Commentary: Tenure: An Idea Whose Time Has Gone

Paul Fulton, dean of the B-school at the University of North Carolina at Chapel Hill, was gathering up his papers when an aide mentioned that a few Australian schools were thinking about abolishing tenure. Eyes wide, Fulton shot her a glance. Then he pumped his arm and gave a brief holler of joy: "Wooo!"

They may not all be shouting about it, but other B-school deans increasingly agree with Fulton. Many see tenure--long held sacred by faculties around the world--as an outdated system that drives up costs and lessens accountability. "A lot of schools are going to be taking very hard looks at tenure," says George Daly, dean of New York University's B-school.

They should. Radical as it may sound, it's time to dismantle tenure, and B-schools are in the best position to take the lead. Reflecting the corporations they study, they lately have become much more responsive to their customers: students and companies. The schools now have a chance to strike a blow against an inefficient system that penalizes students.

A relic of medieval times, tenure provides faculty with near-lifetime job security. Only gross misconduct or a schoolwide fiscal crisis can cause dismissal. Academics have long argued that because tenure protects them from the whims of the moment, it is crucial to academic freedom. But it's not the only way to foster free inquiry, and it has created major problems.

Tenure provides little incentive for faculty to do anything outside their narrow spheres of expertise. As a result, it has turned academe into an inward-looking club where, despite platitudes to the contrary in recent years, neither teaching nor contact with the real world is rewarded. Ineffective professors can spend decades delivering the same mediocre lectures.

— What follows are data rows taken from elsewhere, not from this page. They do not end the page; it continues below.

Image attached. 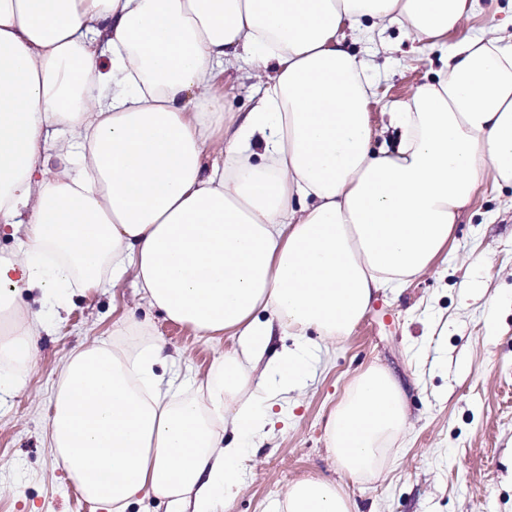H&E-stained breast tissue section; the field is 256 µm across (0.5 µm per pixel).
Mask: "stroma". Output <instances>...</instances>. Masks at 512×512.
I'll list each match as a JSON object with an SVG mask.
<instances>
[{"label":"stroma","instance_id":"1","mask_svg":"<svg viewBox=\"0 0 512 512\" xmlns=\"http://www.w3.org/2000/svg\"><path fill=\"white\" fill-rule=\"evenodd\" d=\"M385 45L351 49L373 64L368 112L380 139H393L388 111L432 82L444 65L439 48L388 32ZM26 311L54 322L38 358L0 394V512L82 510L79 490L46 444L50 400L65 355L115 340L126 310L149 321L171 354L162 372L177 373L195 395L214 359L231 346L206 341L149 310L132 280L70 296L64 320L50 302ZM318 358L302 393L279 400L267 434L248 443L229 512H285L291 484L321 477L337 483L352 512H512V187L481 188L448 246L424 274L378 293L349 334L310 333ZM389 369L405 395L407 422L360 479L344 473L328 444L332 410L368 366Z\"/></svg>","mask_w":512,"mask_h":512}]
</instances>
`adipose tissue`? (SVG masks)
<instances>
[{
	"label": "adipose tissue",
	"instance_id": "1",
	"mask_svg": "<svg viewBox=\"0 0 512 512\" xmlns=\"http://www.w3.org/2000/svg\"><path fill=\"white\" fill-rule=\"evenodd\" d=\"M479 0H0V359L34 364L40 317L67 292L132 277L142 301L197 335L229 334L196 397L157 373L166 346L72 350L47 442L89 500L126 512H217L245 439L264 427L228 394L264 364L256 400L301 389L310 331L347 334L374 297L427 271L485 184L512 186V43L488 28L391 115L376 144L374 86L346 30L432 42ZM263 68V94L226 120L225 72ZM293 345L271 351L274 329ZM406 423L395 376L366 368L327 437L359 477ZM286 512H351L325 479Z\"/></svg>",
	"mask_w": 512,
	"mask_h": 512
}]
</instances>
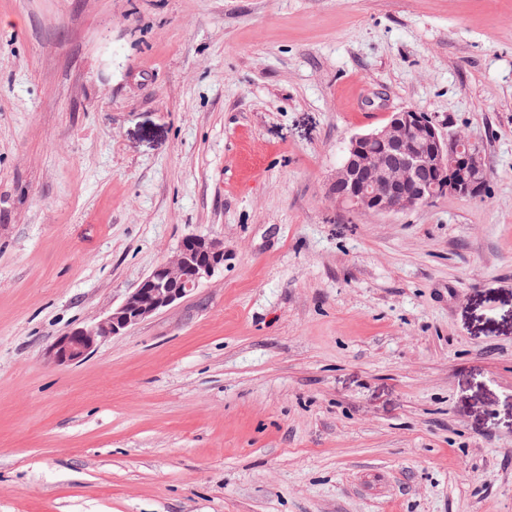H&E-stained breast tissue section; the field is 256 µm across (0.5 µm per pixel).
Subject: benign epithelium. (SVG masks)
Listing matches in <instances>:
<instances>
[{"mask_svg": "<svg viewBox=\"0 0 512 512\" xmlns=\"http://www.w3.org/2000/svg\"><path fill=\"white\" fill-rule=\"evenodd\" d=\"M487 173L479 144L447 135L426 114L403 108L350 139L328 196L361 213H403L447 194L479 197ZM222 267L223 240L186 236L103 319L59 336L47 349V359L59 366L82 362L106 339L175 305Z\"/></svg>", "mask_w": 512, "mask_h": 512, "instance_id": "benign-epithelium-1", "label": "benign epithelium"}]
</instances>
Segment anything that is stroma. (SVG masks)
Masks as SVG:
<instances>
[{"instance_id": "obj_1", "label": "stroma", "mask_w": 512, "mask_h": 512, "mask_svg": "<svg viewBox=\"0 0 512 512\" xmlns=\"http://www.w3.org/2000/svg\"><path fill=\"white\" fill-rule=\"evenodd\" d=\"M402 108L482 196L329 199ZM0 512H512V0H0ZM224 256L222 239L186 236L103 319L59 336L47 349V359L59 366L82 362L109 337L128 332L187 297L224 267Z\"/></svg>"}]
</instances>
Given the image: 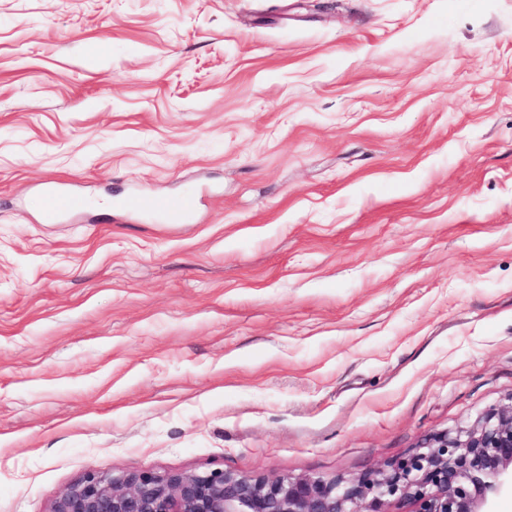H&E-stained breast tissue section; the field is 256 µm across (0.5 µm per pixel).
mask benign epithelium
I'll return each instance as SVG.
<instances>
[{"instance_id":"7a95c632","label":"benign epithelium","mask_w":512,"mask_h":512,"mask_svg":"<svg viewBox=\"0 0 512 512\" xmlns=\"http://www.w3.org/2000/svg\"><path fill=\"white\" fill-rule=\"evenodd\" d=\"M512 490V405L355 478L90 471L51 512H491Z\"/></svg>"}]
</instances>
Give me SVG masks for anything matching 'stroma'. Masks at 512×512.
<instances>
[{"label": "stroma", "mask_w": 512, "mask_h": 512, "mask_svg": "<svg viewBox=\"0 0 512 512\" xmlns=\"http://www.w3.org/2000/svg\"><path fill=\"white\" fill-rule=\"evenodd\" d=\"M509 404L512 0H0V512ZM198 205V199L195 193H187L174 201H159L139 195H130L125 197L121 206L134 212H163L179 213L183 215L191 214Z\"/></svg>", "instance_id": "stroma-1"}]
</instances>
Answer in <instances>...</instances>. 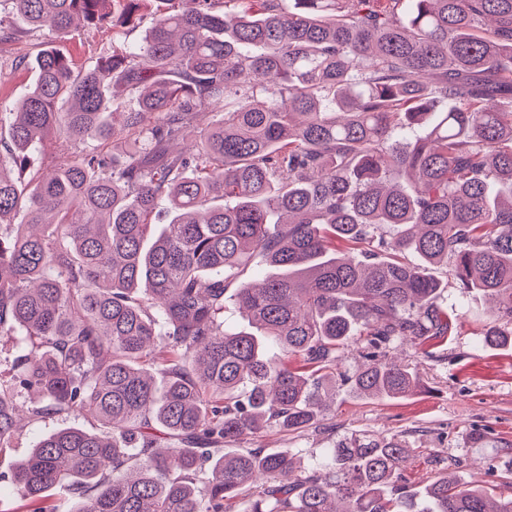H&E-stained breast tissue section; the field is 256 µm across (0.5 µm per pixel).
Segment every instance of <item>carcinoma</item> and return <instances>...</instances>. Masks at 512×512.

Even when one discipline is becoming less relevant and another is emerging as critical, tenure leaves schools powerless to shift resources quickly--or force teachers to learn new disciplines. Imagine what B-school profs pondering a case study would say about a company with that policy.

While there are thousands of wonderful tenured teachers across the country, the system's weaknesses aren't hypothetical. In this year's BUSINESS WEEK survey of 4,830 B-school grads, no area showed less improvement than teaching. In core courses at some top schools, such as Stanford and Indiana, MBAs complain of professors who seem to be hardly interested in what they're teaching.

Cost is an issue, too. Most MBAs graduate with debts of over $30,000. Costs will increase as government support continues to wither and globalization and technology efforts require major investments. Tenure, meanwhile, forces schools into decades-long commitments that burden budgets.

What's the alternative? Contracts of, say, five to 10 years. "Your top and good academics would not be threatened by that," Fulton argues. Students and deans could join professors on the committees that decide who gets a contract. That would ensure accountability while preventing deans from remaking a faculty for political reasons. "Let one big-name university do this," says NYU's Daly, "and I think you'll see a lot of changes."

What better candidate than a top B-school, which would still have the reputation to woo faculty and could hold itself up as a model of efficiency for academe? It's a reform movement waiting to happen. All it needs is a leader willing to take some short-team heat for the long-term good of higher education.